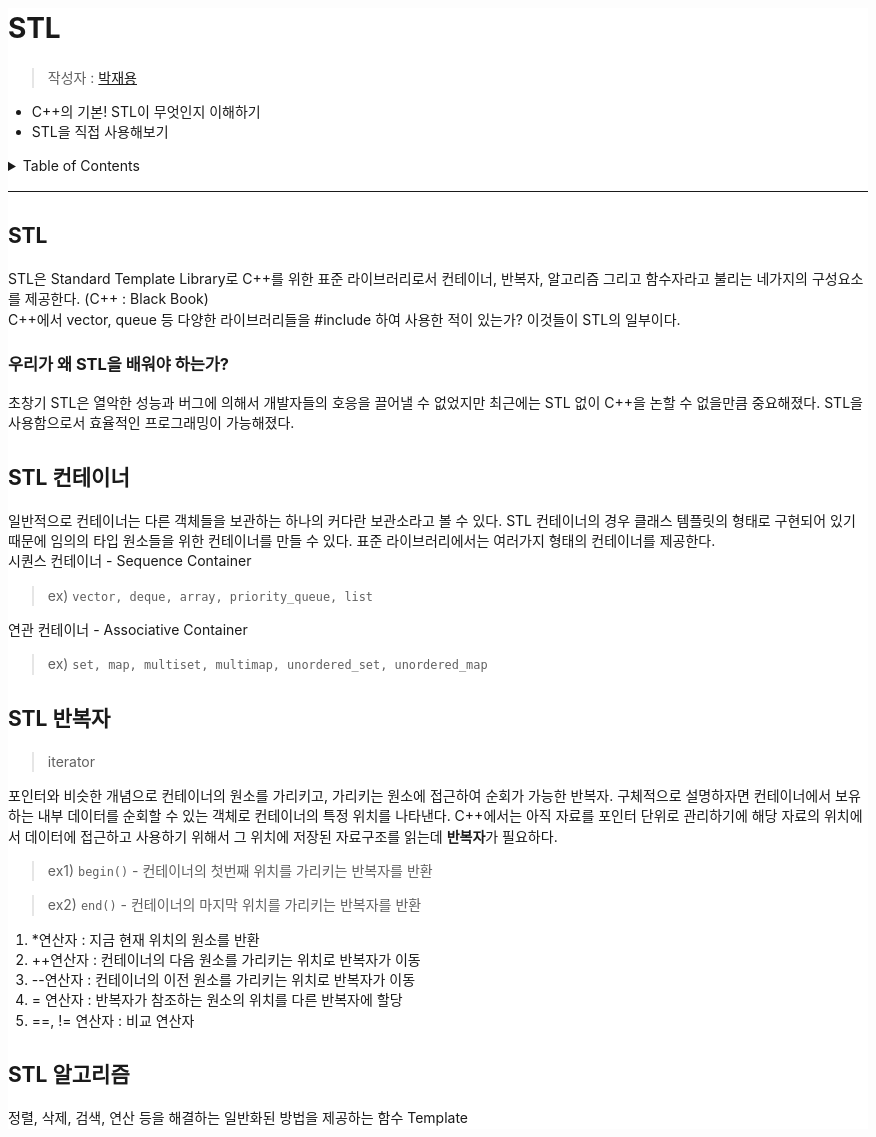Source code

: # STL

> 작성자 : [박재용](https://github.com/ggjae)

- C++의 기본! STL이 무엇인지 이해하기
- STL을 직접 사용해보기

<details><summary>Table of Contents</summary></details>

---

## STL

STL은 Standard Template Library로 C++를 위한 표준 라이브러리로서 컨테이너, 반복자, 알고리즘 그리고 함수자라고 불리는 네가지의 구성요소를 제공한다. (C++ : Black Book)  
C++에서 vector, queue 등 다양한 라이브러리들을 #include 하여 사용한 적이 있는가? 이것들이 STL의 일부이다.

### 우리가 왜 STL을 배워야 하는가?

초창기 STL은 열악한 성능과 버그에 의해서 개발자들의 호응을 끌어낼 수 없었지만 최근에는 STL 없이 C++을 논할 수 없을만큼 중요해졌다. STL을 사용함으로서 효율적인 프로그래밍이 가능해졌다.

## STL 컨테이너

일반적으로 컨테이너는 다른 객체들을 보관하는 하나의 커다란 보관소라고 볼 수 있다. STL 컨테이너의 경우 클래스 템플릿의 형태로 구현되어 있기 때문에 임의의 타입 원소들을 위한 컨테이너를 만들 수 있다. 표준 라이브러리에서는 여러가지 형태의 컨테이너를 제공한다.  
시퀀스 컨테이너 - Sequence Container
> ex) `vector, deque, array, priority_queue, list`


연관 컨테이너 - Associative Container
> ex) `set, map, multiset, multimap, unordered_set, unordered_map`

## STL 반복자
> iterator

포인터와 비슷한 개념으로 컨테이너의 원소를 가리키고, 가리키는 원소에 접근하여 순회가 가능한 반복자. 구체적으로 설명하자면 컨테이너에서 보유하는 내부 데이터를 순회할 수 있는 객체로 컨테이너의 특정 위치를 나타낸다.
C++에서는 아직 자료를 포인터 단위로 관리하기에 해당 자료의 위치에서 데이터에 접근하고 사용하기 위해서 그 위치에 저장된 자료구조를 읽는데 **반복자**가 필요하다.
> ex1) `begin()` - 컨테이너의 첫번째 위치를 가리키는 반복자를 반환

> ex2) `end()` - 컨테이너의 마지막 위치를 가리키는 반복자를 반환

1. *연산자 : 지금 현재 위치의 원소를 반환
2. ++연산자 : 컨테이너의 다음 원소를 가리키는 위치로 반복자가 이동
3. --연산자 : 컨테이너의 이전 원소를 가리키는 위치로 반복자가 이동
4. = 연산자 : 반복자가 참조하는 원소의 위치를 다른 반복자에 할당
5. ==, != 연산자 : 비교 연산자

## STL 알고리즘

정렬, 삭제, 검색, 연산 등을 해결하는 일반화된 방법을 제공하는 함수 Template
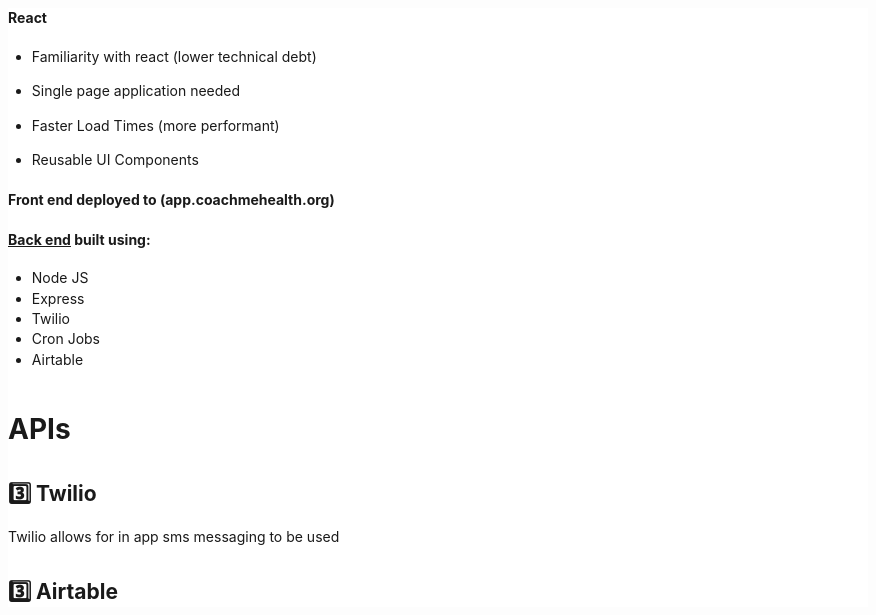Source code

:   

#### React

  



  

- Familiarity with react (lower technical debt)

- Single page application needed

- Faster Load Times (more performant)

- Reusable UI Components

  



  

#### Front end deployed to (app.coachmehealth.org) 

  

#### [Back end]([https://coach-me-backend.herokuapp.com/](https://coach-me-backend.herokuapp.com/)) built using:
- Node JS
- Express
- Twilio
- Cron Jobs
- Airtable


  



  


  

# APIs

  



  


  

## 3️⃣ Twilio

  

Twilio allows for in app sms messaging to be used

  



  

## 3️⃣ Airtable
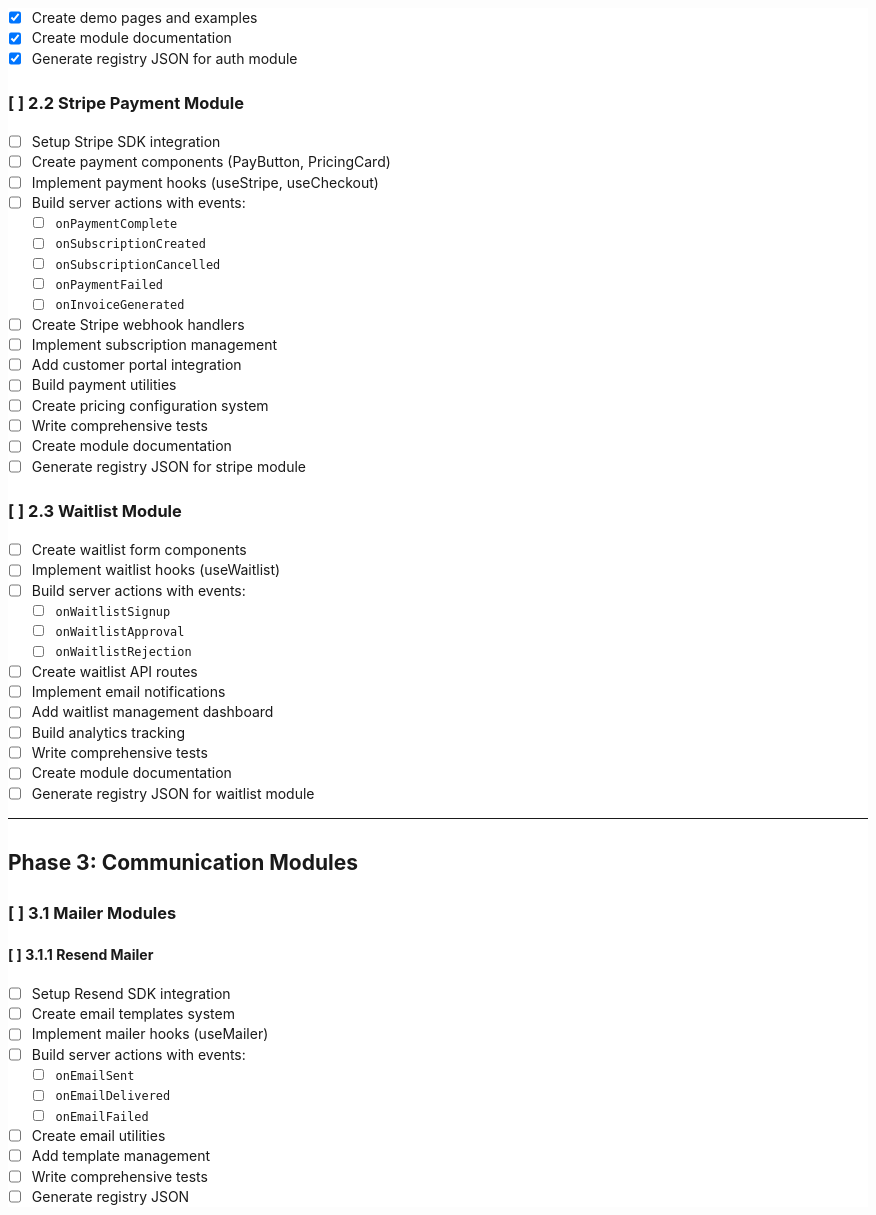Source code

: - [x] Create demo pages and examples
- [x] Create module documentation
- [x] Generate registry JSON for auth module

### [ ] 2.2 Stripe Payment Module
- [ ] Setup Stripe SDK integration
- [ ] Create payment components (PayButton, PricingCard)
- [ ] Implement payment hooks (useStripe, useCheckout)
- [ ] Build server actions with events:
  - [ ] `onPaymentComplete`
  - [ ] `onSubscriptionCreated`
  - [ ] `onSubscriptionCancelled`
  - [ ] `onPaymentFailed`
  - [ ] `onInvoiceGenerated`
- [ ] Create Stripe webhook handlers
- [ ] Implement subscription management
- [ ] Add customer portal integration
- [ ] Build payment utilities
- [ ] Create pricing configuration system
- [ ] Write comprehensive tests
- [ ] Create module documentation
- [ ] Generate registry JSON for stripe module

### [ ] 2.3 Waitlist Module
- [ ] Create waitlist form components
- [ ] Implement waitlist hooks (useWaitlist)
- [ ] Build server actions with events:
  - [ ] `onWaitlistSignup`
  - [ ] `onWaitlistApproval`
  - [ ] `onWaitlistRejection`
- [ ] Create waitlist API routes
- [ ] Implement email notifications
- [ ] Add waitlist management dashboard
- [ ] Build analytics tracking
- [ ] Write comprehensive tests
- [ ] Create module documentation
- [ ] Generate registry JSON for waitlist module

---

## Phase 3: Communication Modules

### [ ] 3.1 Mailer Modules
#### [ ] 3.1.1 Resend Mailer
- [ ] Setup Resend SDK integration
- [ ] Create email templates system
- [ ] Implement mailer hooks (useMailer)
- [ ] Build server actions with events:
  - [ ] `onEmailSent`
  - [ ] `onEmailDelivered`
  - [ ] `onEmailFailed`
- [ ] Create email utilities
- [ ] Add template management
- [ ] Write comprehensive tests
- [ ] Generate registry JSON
==
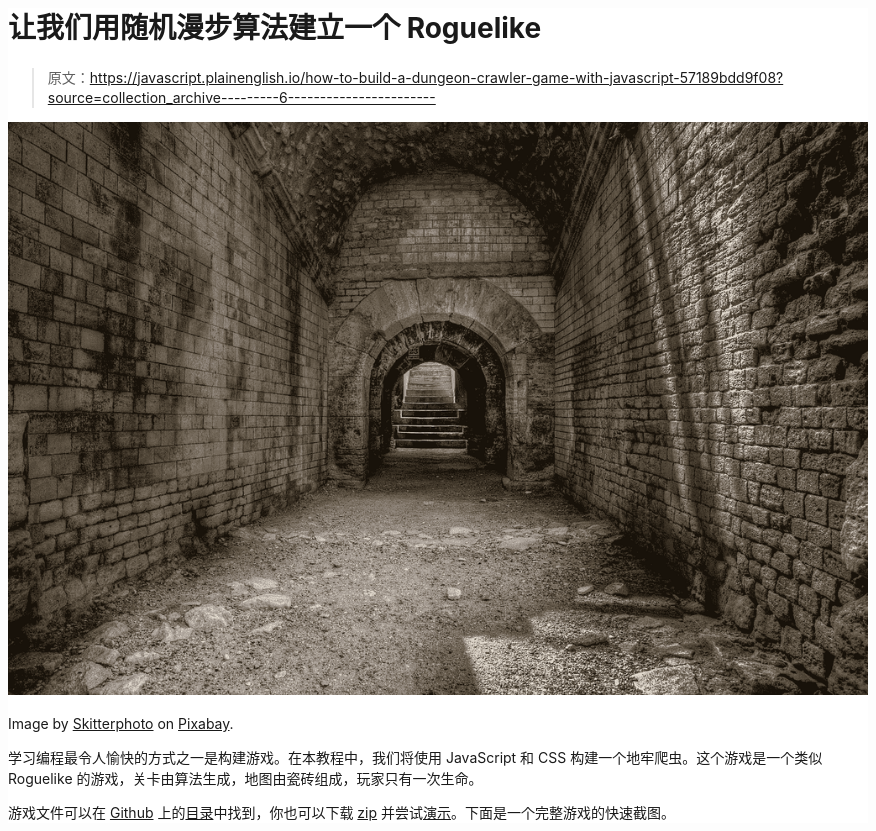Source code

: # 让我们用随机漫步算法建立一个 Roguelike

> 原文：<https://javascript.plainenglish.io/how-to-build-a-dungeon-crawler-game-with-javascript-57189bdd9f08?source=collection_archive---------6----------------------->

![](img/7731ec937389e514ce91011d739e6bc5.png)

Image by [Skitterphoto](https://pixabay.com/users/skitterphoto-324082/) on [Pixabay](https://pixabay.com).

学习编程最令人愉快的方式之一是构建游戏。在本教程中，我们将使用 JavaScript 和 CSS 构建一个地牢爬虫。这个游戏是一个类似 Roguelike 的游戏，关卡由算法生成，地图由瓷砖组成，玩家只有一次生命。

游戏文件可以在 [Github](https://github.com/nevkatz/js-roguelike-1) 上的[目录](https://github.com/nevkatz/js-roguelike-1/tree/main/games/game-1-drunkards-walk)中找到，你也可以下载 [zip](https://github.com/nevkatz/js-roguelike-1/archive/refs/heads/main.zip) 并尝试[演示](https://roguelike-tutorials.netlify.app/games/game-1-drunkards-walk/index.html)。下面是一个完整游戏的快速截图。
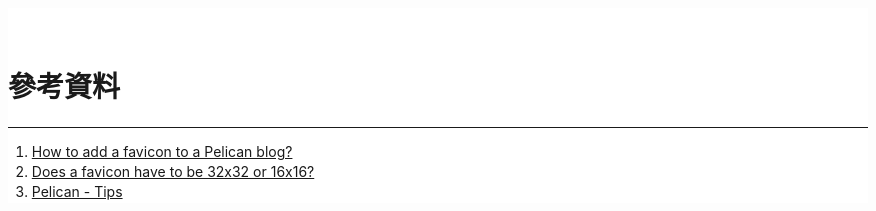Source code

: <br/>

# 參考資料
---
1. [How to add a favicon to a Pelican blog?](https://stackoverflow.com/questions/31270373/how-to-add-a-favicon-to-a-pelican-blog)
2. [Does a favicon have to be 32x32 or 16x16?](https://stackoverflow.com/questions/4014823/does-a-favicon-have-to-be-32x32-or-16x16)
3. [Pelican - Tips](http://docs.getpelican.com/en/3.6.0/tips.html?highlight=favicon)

§ **Exercise instructions**: There is a line with "- [ ] Create Stripe webhook handlers" and a line with "## Phase 3: Communication Modules" above. Copy exactly those two lines and all lines between them, with nothing else.

§ **Solved exercise**:
- [ ] Create Stripe webhook handlers
- [ ] Implement subscription management
- [ ] Add customer portal integration
- [ ] Build payment utilities
- [ ] Create pricing configuration system
- [ ] Write comprehensive tests
- [ ] Create module documentation
- [ ] Generate registry JSON for stripe module

### [ ] 2.3 Waitlist Module
- [ ] Create waitlist form components
- [ ] Implement waitlist hooks (useWaitlist)
- [ ] Build server actions with events:
  - [ ] `onWaitlistSignup`
  - [ ] `onWaitlistApproval`
  - [ ] `onWaitlistRejection`
- [ ] Create waitlist API routes
- [ ] Implement email notifications
- [ ] Add waitlist management dashboard
- [ ] Build analytics tracking
- [ ] Write comprehensive tests
- [ ] Create module documentation
- [ ] Generate registry JSON for waitlist module

---

## Phase 3: Communication Modules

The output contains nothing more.